Heats of adsorption of CO and CO2 in metal-organic frameworks: Quantum mechanical study of CPO-27-M (M = Mg, Ni, Zn)

Density functional theory is applied with a hybrid functional to which a parametrized damped 1/r6 term has been added to account for dispersion (B3LYP+D*). This method is used with periodic boundary conditions to get the structures of the adsorption complexes. Dispersion has a substantial share on the calculated adsorption energies (46–77%). For these structures, adsorption energies are also calculated with a hybrid high-level (MP2 with complete basis set extrapolation):low level (B3LYP+D*) method.
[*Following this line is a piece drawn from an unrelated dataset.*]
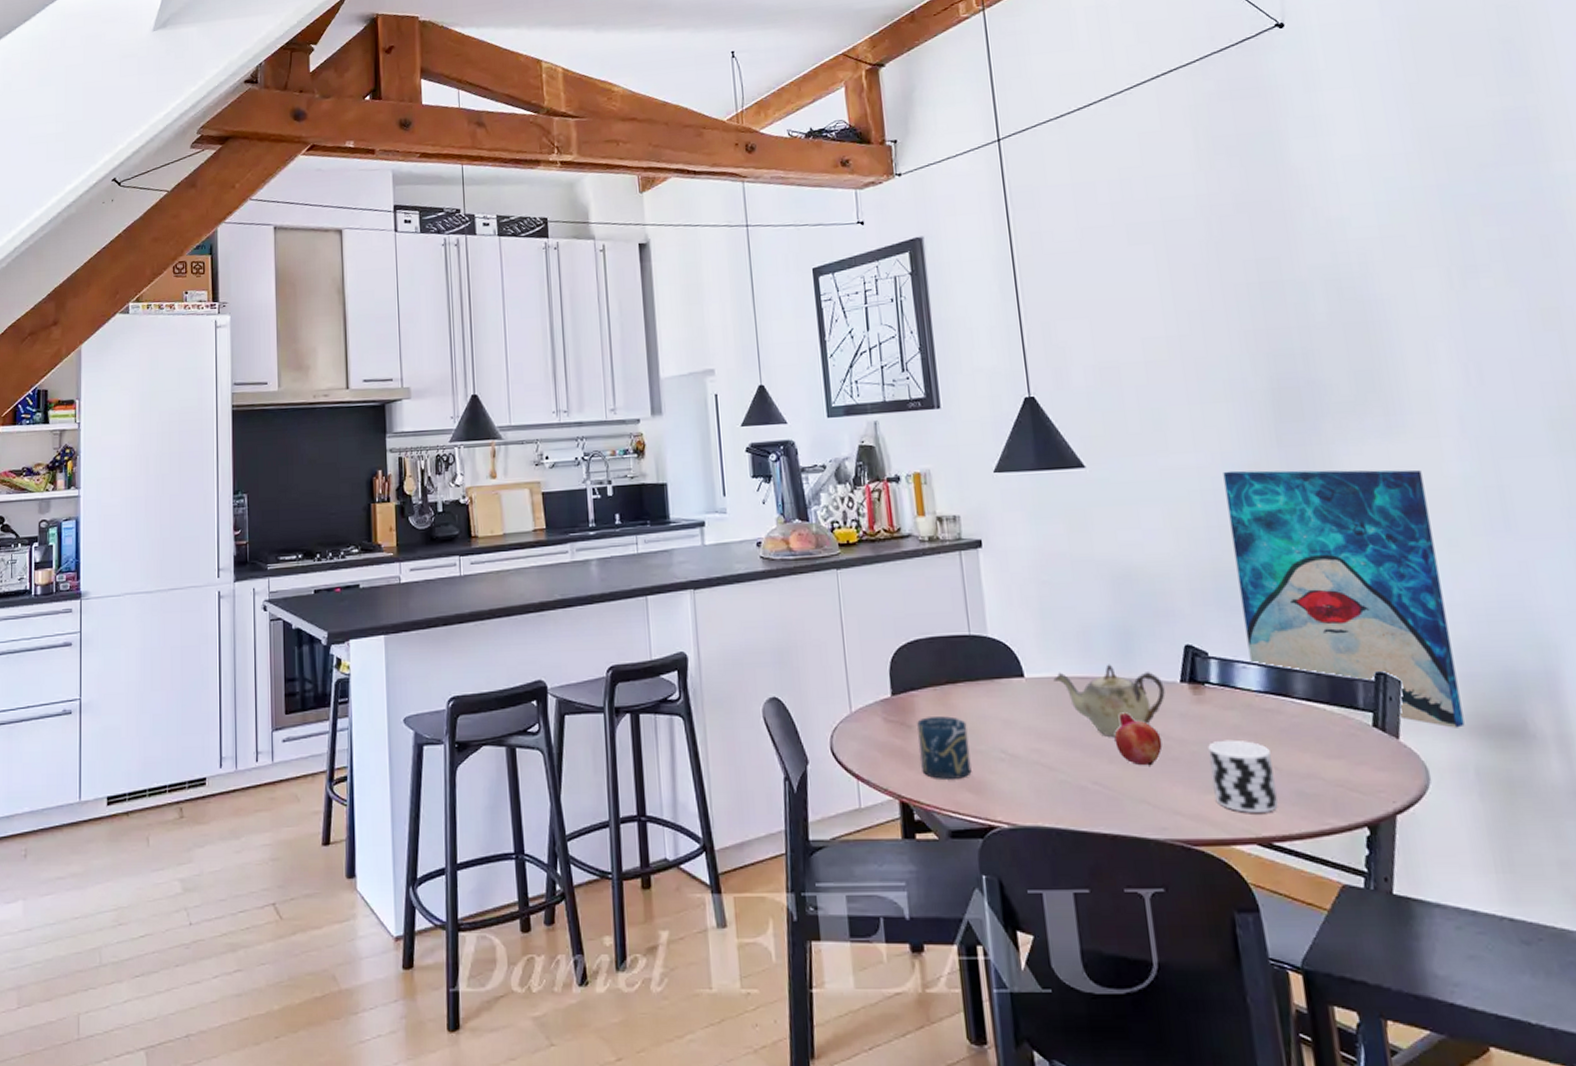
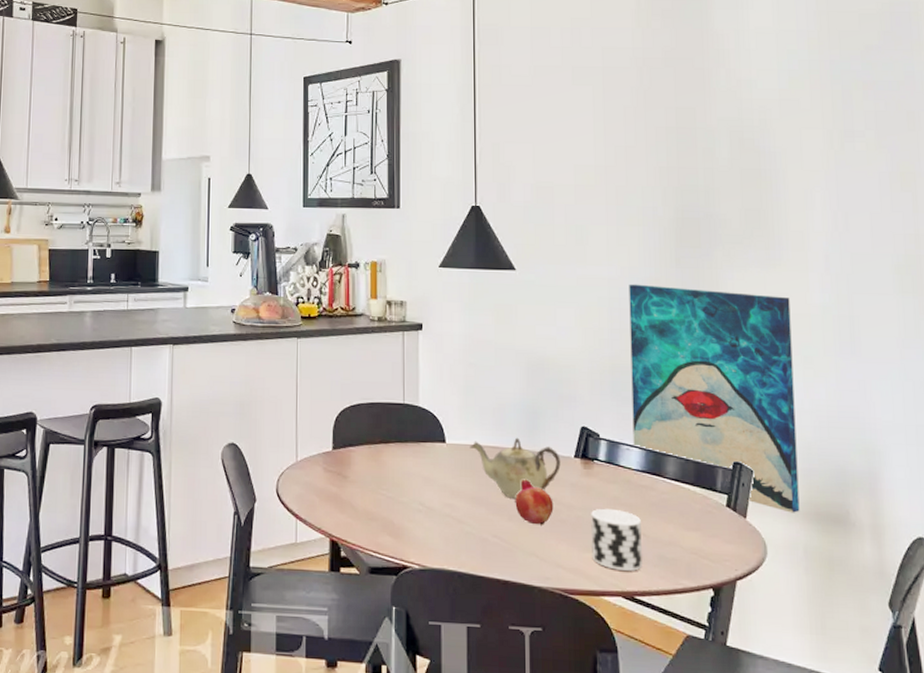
cup: present [917,716,972,779] -> none [352,470,393,524]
The MP2 calculations are performed on cluster models. Comparison is made with experimental heats of adsorption. B3LYP+D* underestimates heats of adsorption by about 5 kJ/mol, whereas hybrid MP2:B3LYP+D* slightly overestimates them by about 2 kJ/mol. With MP2:B3LYP+D*, also the mean absolute error is somewhat smaller, 3.8 kJ/mol compared to 5.6 kJ/mol for B3LYP+D*. Both the B3LYP+D* and the hybrid MP2/CBS:B3LYP+D* method predict the same sequence of binding energies for carbon monoxide (Ni > Mg > Zn) and carbon dioxide (Mg > Ni > Zn) adsorption on open metal cation sites in the CPO-27 metal–organic frameworks.